Stewart Kantor: Not yet. Many industrial companies and utilities are getting conflicting messages. For example, a publicly traded utility has to balance the needs of many stakeholders including its shareholders, customers, management, federal, state and local regulators. You must maintain secure networks, but cost is critical too. You want to prevent pushing utility rates up too much. Our country runs in a very decentralized fashion. There’s so many systems involved. Take the electric grid for instance, which is created from thousands of different utilities. There’s many different actors in some of these networks, so it requires that they all work together for the distribution of electricity. The systems are becoming much more complicated just because of technology in its own right is driving some of the complications and it’s becoming increasingly difficult to have a good handle on them since they’re evolving quickly. We’re still human actors and have an insatiable appetite for moving faster and doing new things – it’s not in our nature to try and slow ourselves down. It’s the same drive that we see when we find some new application for our phones. We often say to ourselves , “Oh, I’ll just try that out, whatever it is. Looks kind of cool and it’s got a couple of nice ratings, I’ll download it to my phone.” Meanwhile we don’t stop to consider the cyber threats or the vulnerabilities we could be opening our phones and information to.

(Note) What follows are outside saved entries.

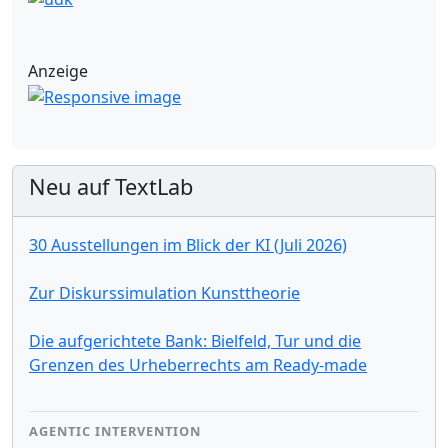
Anzeige
Neu auf TextLab
30 Ausstellungen im Blick der KI (Juli 2026)
Zur Diskurssimulation Kunsttheorie
Die aufgerichtete Bank: Bielfeld, Tur und die
Grenzen des Urheberrechts am Ready-made
AGENTIC INTERVENTION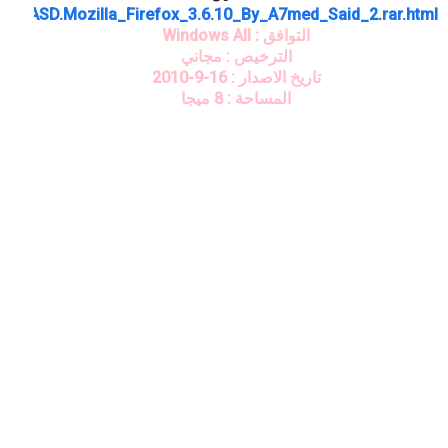
2e1a/ASD.Mozilla_Firefox_3.6.10_By_A7med_Said_2.rar.html
التوافق : Windows All
الترخيص : مجاني
تاريخ الاصدار : 16-9-2010
المساحة : 8 ميجا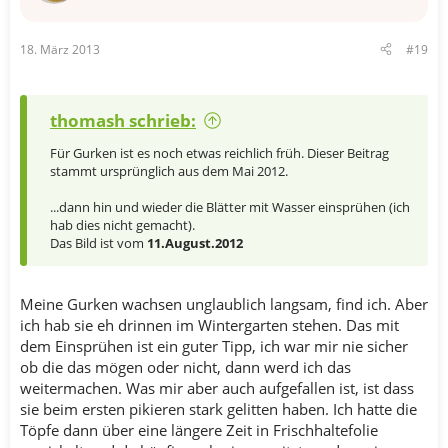
18. März 2013
#19
thomash schrieb:
Für Gurken ist es noch etwas reichlich früh. Dieser Beitrag
stammt ursprünglich aus dem Mai 2012.
...dann hin und wieder die Blätter mit Wasser einsprühen (ich
hab dies nicht gemacht).
Das Bild ist vom
11.August.2012
Meine Gurken wachsen unglaublich langsam, find ich. Aber
ich hab sie eh drinnen im Wintergarten stehen. Das mit
dem Einsprühen ist ein guter Tipp, ich war mir nie sicher
ob die das mögen oder nicht, dann werd ich das
weitermachen. Was mir aber auch aufgefallen ist, ist dass
sie beim ersten pikieren stark gelitten haben. Ich hatte die
Töpfe dann über eine längere Zeit in Frischhaltefolie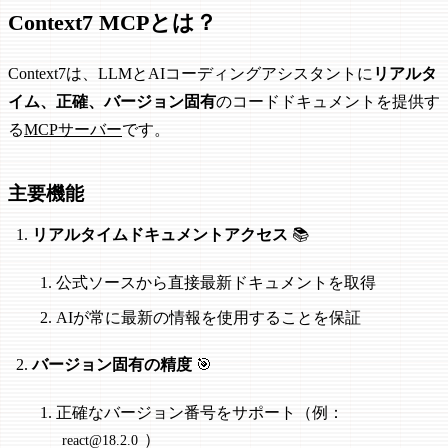
Context7 MCPとは？
Context7は、LLMとAIコーディングアシスタントに
リアルタ
イム、正確、バージョン固有
のコードドキュメントを提供す
る
MCPサーバー
です。
主要機能
リアルタイムドキュメントアクセス
📚
公式ソースから直接最新ドキュメントを取得
AIが常に最新の情報を使用することを保証
バージョン固有の精度
🎯
正確なバージョン番号をサポート（例：
）
react@18.2.0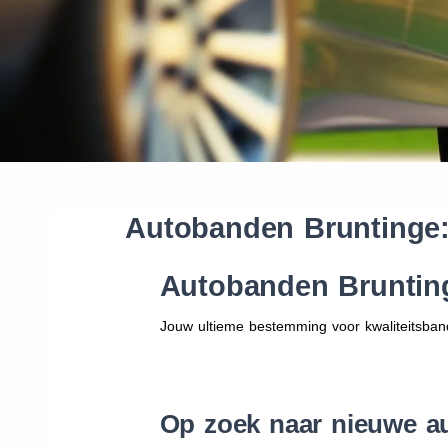
Autobanden Bruntinge
Autobanden Bruntin
Jouw ultieme bestemming voor kwaliteitsban
Op zoek naar nieuwe a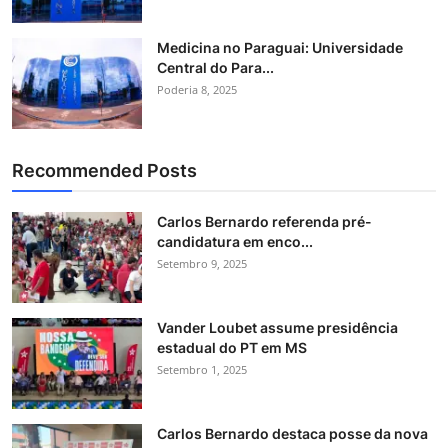
Medicina no Paraguai: Universidade
Central do Para...
Poderia 8, 2025
Recommended Posts
Carlos Bernardo referenda pré-
candidatura em enco...
Setembro 9, 2025
Vander Loubet assume presidência
estadual do PT em MS
Setembro 1, 2025
Carlos Bernardo destaca posse da nova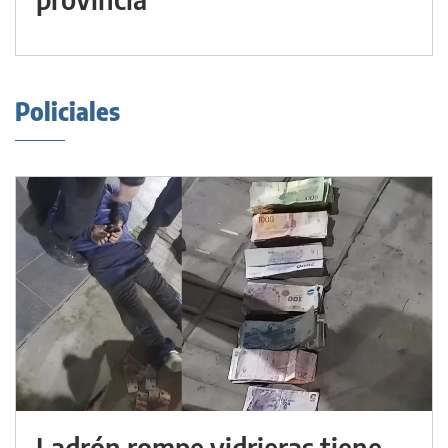
Policiales
Ladrón rompe vidrieras tiene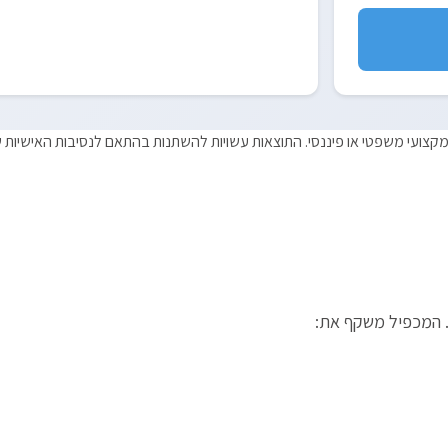
צועי משפטי או פיננסי. התוצאות עשויות להשתנות בהתאם לנסיבות האישיות של
. המכפיל משקף את: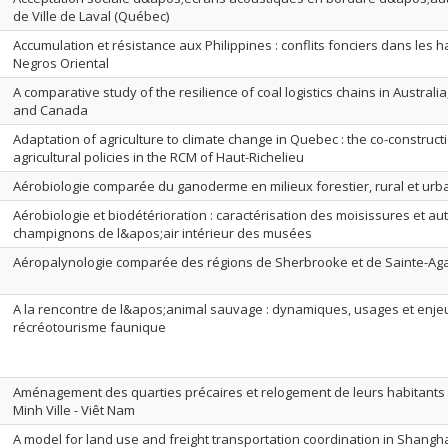
de Ville de Laval (Québec)
Accumulation et résistance aux Philippines : conflits fonciers dans les 
Negros Oriental
A comparative study of the resilience of coal logistics chains in Australia
and Canada
Adaptation of agriculture to climate change in Quebec : the co-construct
agricultural policies in the RCM of Haut-Richelieu
Aérobiologie comparée du ganoderme en milieux forestier, rural et urb
Aérobiologie et biodétérioration : caractérisation des moisissures et au
champignons de l&apos;air intérieur des musées
Aéropalynologie comparée des régions de Sherbrooke et de Sainte-Ag
A la rencontre de l&apos;animal sauvage : dynamiques, usages et enje
récréotourisme faunique
Aménagement des quarties précaires et relogement de leurs habitants 
Minh Ville - Viêt Nam
A model for land use and freight transportation coordination in Shangha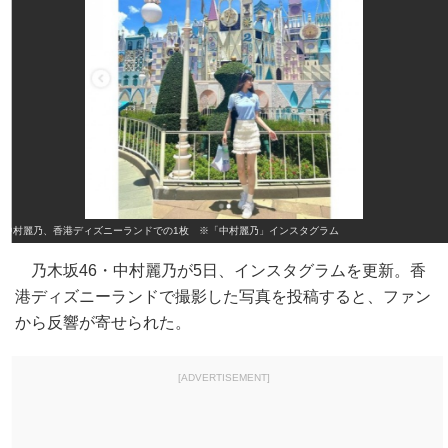
中村麗乃、香港ディズニーランドでの1枚 ※「中村麗乃」インスタグラム
乃木坂46・中村麗乃が5日、インスタグラムを更新。香
港ディズニーランドで撮影した写真を投稿すると、ファン
から反響が寄せられた。
[ADVERTISEMENT]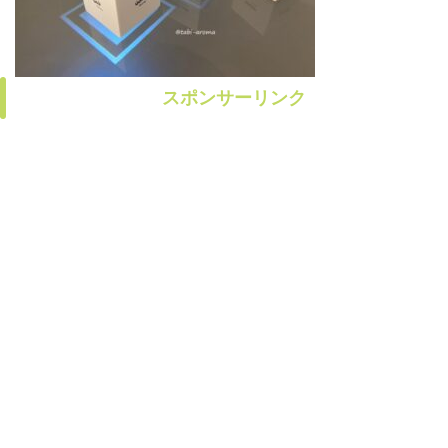
スポンサーリンク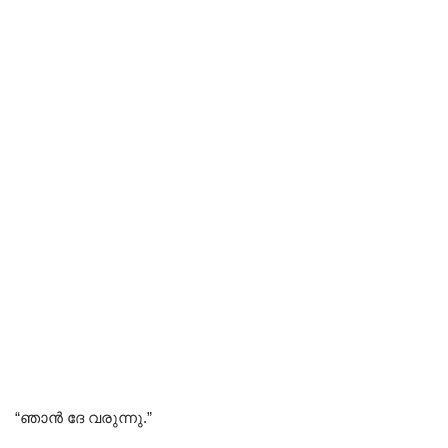
“ഞാൻ ദേ വരുന്നു.”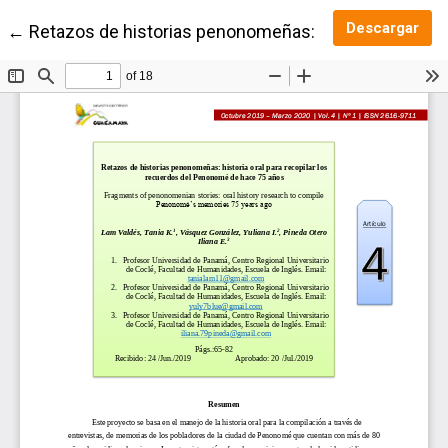
Des
Descargar
Volver a los detalles del artículo
←
Retazos de historias penonomeñas: historia oral par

Hugh Taylor: Right, and if you have a bring your own device policy, then you might connect that phone to your corporate network.
Stewart Kantor: There’s pressure on being efficient, working and being available all the time so you may have five or six different devices that you work from. This then begs the question, do they all have their VPNs turned on or are you saying to yourself, “Oh well, I can’t get it through the corporate network so I’ll send it from Gmail?” These concerns go on and on and disasters are what seem to initiate any sort of change. Even then they don’t always last that long because many people immediately revert back to the old ways after the disaster has subsided. It is a cycle that we need to get ahead of.